Освящение мига (Пас) - страница 108

Утверждение, что поэт пользуется только теми словами, которые уже прежде в нем были, не противоречит сказанному выше о соотношении поэтического произведения>{102} и обычного языка. Стоит вспомнить, что по природе язык — коммуникация. Слова поэта — слова его сообщества, иначе они не были бы словами. Всякое слово предполагает двоих: того, кто говорит, и того, кто слушает. Словесный мир поэмы составляют не слова словаря, а слова сообщества. Поэт богат не мертвыми, а живыми словами. Собственный язык поэта и есть язык сообщества, проясненный им и преображенный. Один из самых возвышенных и трудных поэтов так определяет миссию поэтического произведения: «Придать отчетливый смысл словам своего племени». И это верно даже в буквальном смысле: слову возвращается его этимологическое значение, и тем самым языки обогащаются. Большое число выражений, которые нам сегодня кажутся расхожими и общеупотребительными, на самом деле выдуманы, это итальянизмы, неологизмы, латинизмы Хуана де Мены>{103}, Гарсиласо или Гонгоры. Поэт переделывает, преобразует и очищает язык, а потом говорит на нем. Но как поэзия очищает слова и что имеют в виду, когда говорят, что не слова служат поэту, а поэт словам?

В словах, фразах, восклицаниях, вырывающихся у нас в минуты горя или радости, при любом сильном переживании, язык предстает только как выражение аффекта. Такие слова и словосочетания, строго говоря, перестают служить средством связи. Кроче замечает, что их даже и словами назвать нельзя, для этого им недостает волевого и личностного начала, при том что рефлекторной стихийности у них в избытке. Это готовые фразы, в которых нет ничего личностного. Можно было бы обойтись без ссылок на итальянского философа, ведь и так ясно, что это не подлинные словесные выражения, для подлинности им не хватает одной важной вещи — быть средством связи. Всякое слово предполагает собеседника.
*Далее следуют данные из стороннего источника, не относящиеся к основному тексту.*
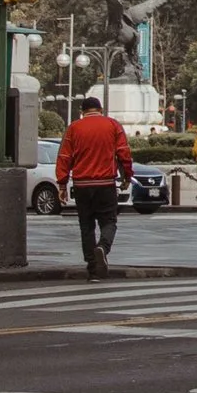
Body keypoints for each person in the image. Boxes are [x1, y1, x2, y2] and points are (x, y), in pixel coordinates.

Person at [54, 94, 134, 278]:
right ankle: (102, 248)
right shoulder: (113, 125)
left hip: (82, 184)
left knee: (86, 226)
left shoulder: (73, 128)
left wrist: (62, 185)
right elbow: (124, 153)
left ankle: (92, 268)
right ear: (100, 110)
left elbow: (64, 157)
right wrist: (127, 176)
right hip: (105, 183)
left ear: (82, 112)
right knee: (109, 221)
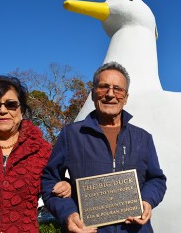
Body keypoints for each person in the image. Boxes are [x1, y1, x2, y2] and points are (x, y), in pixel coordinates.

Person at [42, 62, 167, 233]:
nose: (110, 94)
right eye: (103, 87)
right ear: (93, 94)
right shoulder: (71, 135)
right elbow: (49, 180)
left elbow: (157, 180)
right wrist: (68, 213)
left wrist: (147, 200)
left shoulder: (143, 138)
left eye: (118, 89)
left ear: (126, 97)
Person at [0, 75, 71, 233]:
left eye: (11, 104)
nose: (3, 111)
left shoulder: (41, 149)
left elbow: (53, 183)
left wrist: (67, 185)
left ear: (22, 110)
Но единственное, что можно сказать об этих фразах и выражениях, служащих эмоциональной разрядкой, так это то, что собеседника в них очень мало или совсем нет. Это слова-калеки, у них отсечен слушатель.

Валери где-то говорит>{104}, что «поэма — это расширенное восклицание». Между повествованием и восклицанием возникает силовое поле, и я бы добавил, что это силовое поле и есть поэтическое произведение. Если один из полюсов исчезает, поэма превращается либо в междометие, либо в изложение, описание, трактат. Повествование о той невыразимой реальности, которую подразумевает восклицание, и есть самотворящийся язык произведения. Поэма — это вслушивание в то, чего не сказало восклицание. Крик боли или радости отсылает нас к какому-то предмету, который нас больно задевает или радует, этот крик указывает на него, скрывая его, словно говоря: «Он здесь» — и не говоря, что это или кто это. То, на что указало восклицание, продолжает оставаться неназванным, оно как бы здесь, но как бы и не здесь, оно может или появиться, или испариться навечно. Оно неизбежность. Но чего? Повествование о восклицании не отвечает и не спрашивает, оно призывает. Поэма — вслушивание в восклицание — открывает то, на что восклицание указывает, не называя. Я говорю именно «открывает», а не «объясняет». Если расширение восклицания или повествование о нем станет объяснением, реальность не будет открыта, она будет истолкована, а язык окажется исковерканным; понимая, мы утратим способность видеть и слышать.